In February, the owners of the Canadian Medical Association Journal (CMAJ) fired its two senior editors, Dr. John Hoey, who had been senior editor for 10 years, and deputy editor Anne Marie Todkill. Their firings came after the CMAJ's owners, the Canadian Medical Association, ordered the editors to remove a survey from an article. The survey detailed women's experiences when trying to buy the emergency contraceptive "Plan B" from pharmacists -- and accused pharmacists of collecting sensitive personal information from the women.

The Canadian Medical Association received a complaint from the Canadian Pharmacists Association prior to the censoring of the article and the editors being fired. After the dismissals, six other editors resigned, as did most of the CMAJ's editorial board.

"If the publisher doesn't like one of your articles because he or she thinks it may scare away advertisers, the publisher can't say to you, 'I'm sorry, you can't print that,'" Pound said. He says the matter should instead be brought to a journal oversight committee, and if both the committee and the editors cannot agree, the editors should still publish the material.

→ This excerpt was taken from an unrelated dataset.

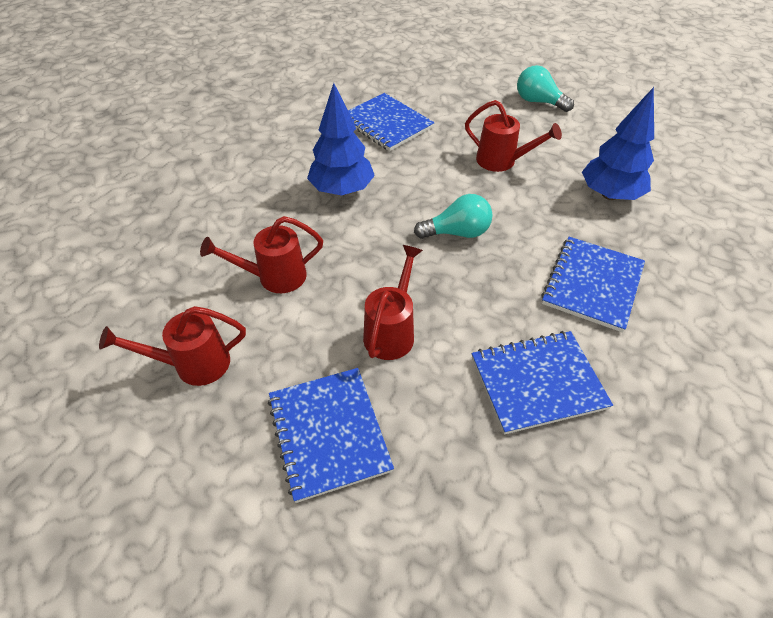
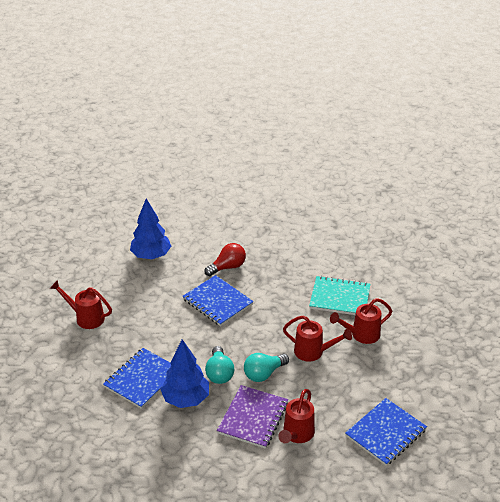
blue notebook: 4 -> 3
purple notebook: 0 -> 1
red light bulb: 0 -> 1
turquoise notebook: 0 -> 1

Hoey, who says he was fired without cause after the Feb. 20 issue of the CMAJ appeared with a censored version of the Plan B article that did not contain the survey, says, "Clearly, an editor has to have independence from the owners. That's almost a no-brainer it would seem to me."

Dr. Ruth Collins-Nakai, president of the Canadian Medical Association, says the association has adopted all of the panel's 25 recommendations, and is in the process of hiring a new editorial staff. A group of the CMAJ's former editors are in the process of launching their own independent online medical journal, OpenMedicine.ca.

In the United States, medical journals are routinely accused of engaging in editorial decisions that favor advertisers and discredit competing theories. No medical journal currently requires full disclosure of financial conflicts of interest among article authors.